**EXERCISE BRIEF**. Among the entries that follow, find every line with the word "QuantiteDispo" and copy it.

(Saved entries)
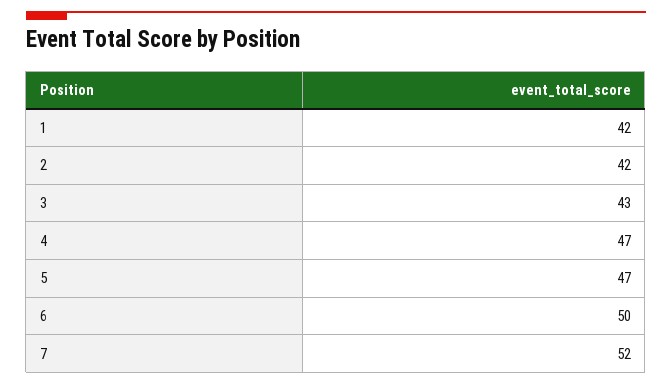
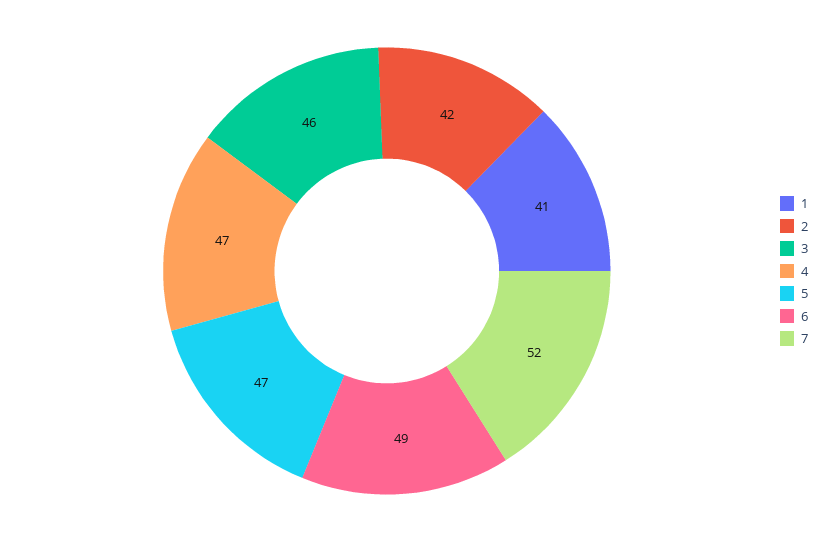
1: 42 -> 41
3: 43 -> 46
6: 50 -> 49

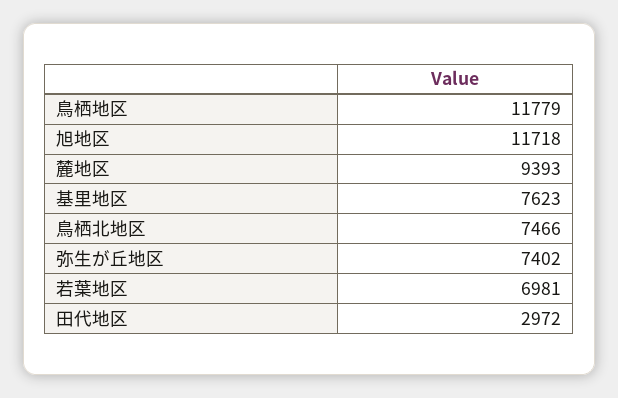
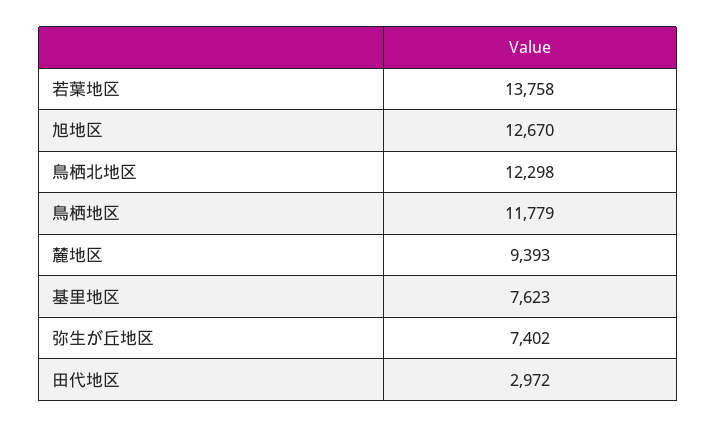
旭地区: 11718 -> 12670
鳥栖北地区: 7466 -> 12298
若葉地区: 6981 -> 13758

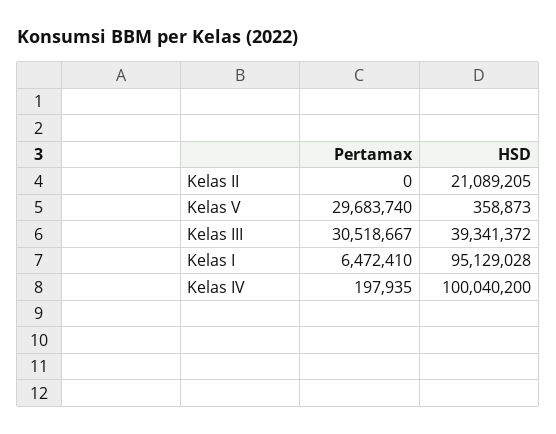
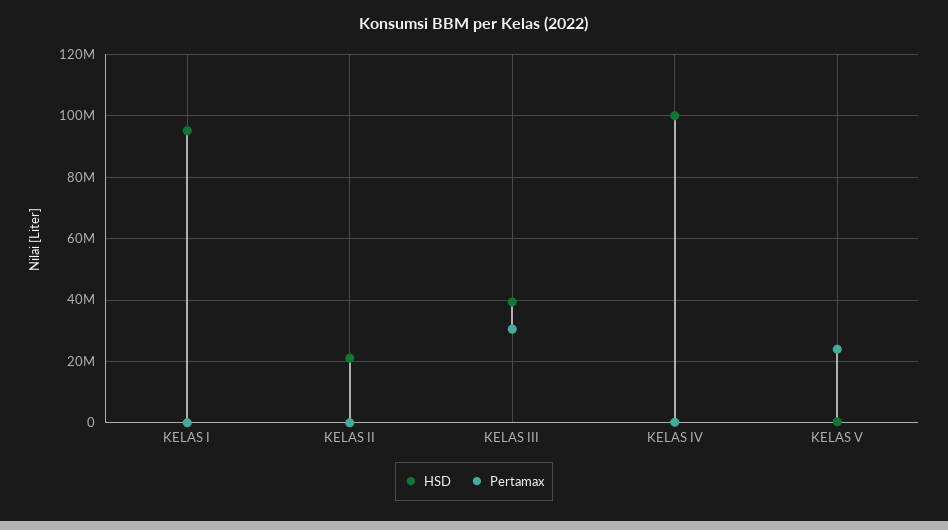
Pertamax, Kelas V: 29683740 -> 24000000
Pertamax, Kelas I: 6472410 -> 0

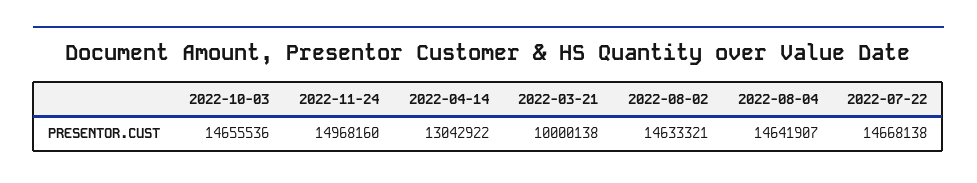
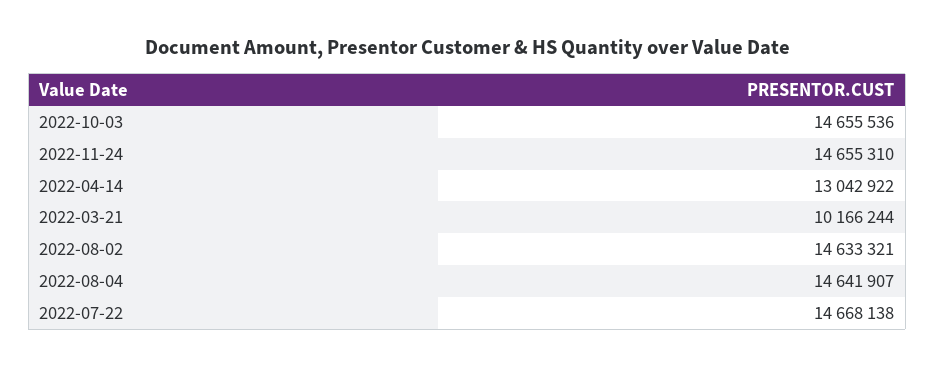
2022-11-24: 14968160 -> 14655310
2022-03-21: 10000138 -> 10166244

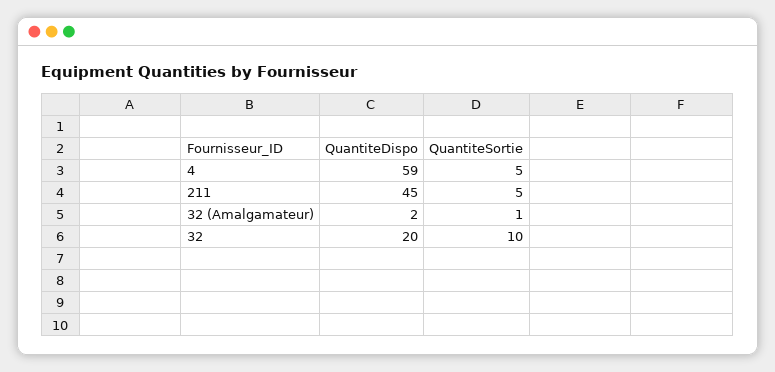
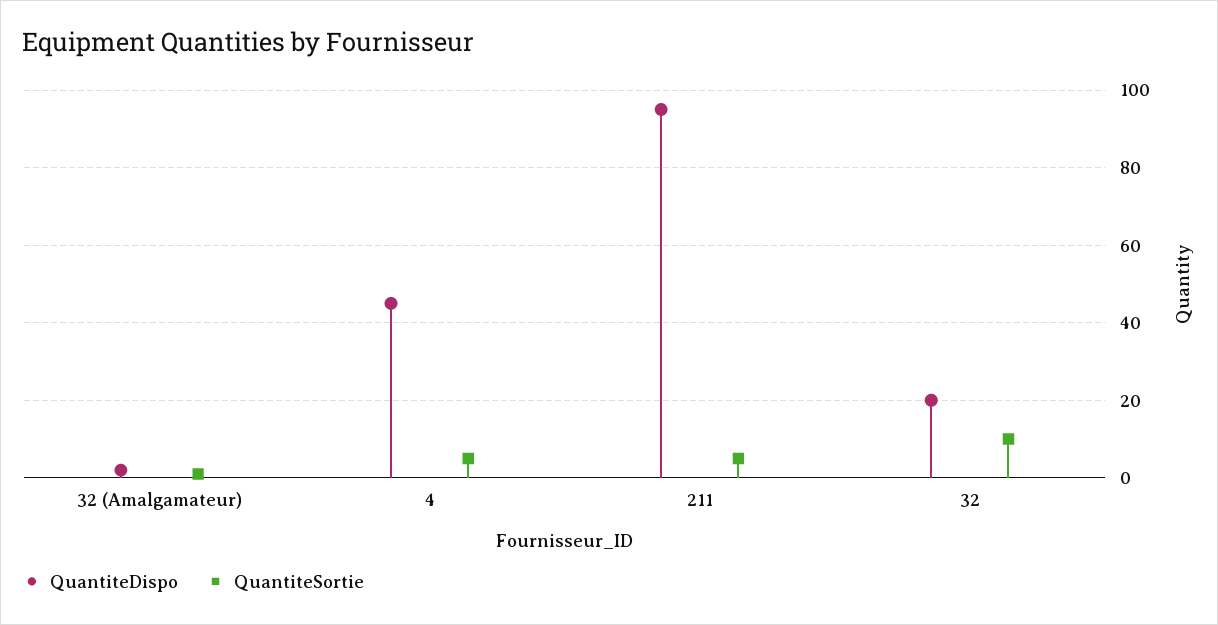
QuantiteDispo, 4: 59 -> 45
QuantiteDispo, 211: 45 -> 95

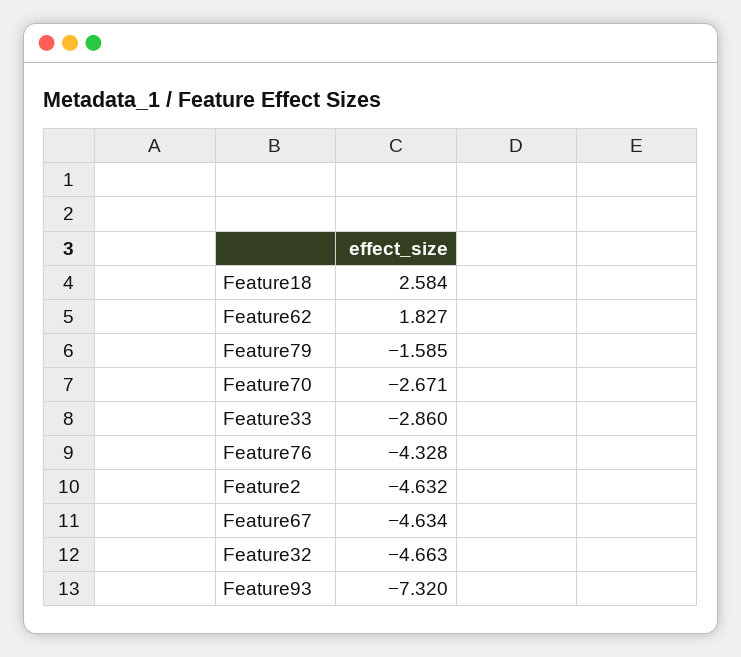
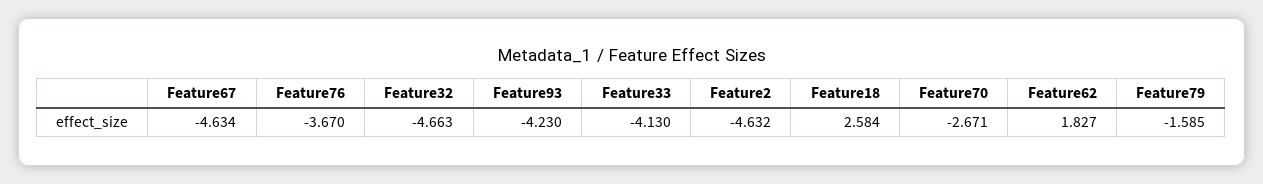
Feature33: -2.86 -> -4.13
Feature76: -4.328 -> -3.67
Feature93: -7.32 -> -4.23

**TASK RESULT**.
QuantiteDispo, 4: 59 -> 45
QuantiteDispo, 211: 45 -> 95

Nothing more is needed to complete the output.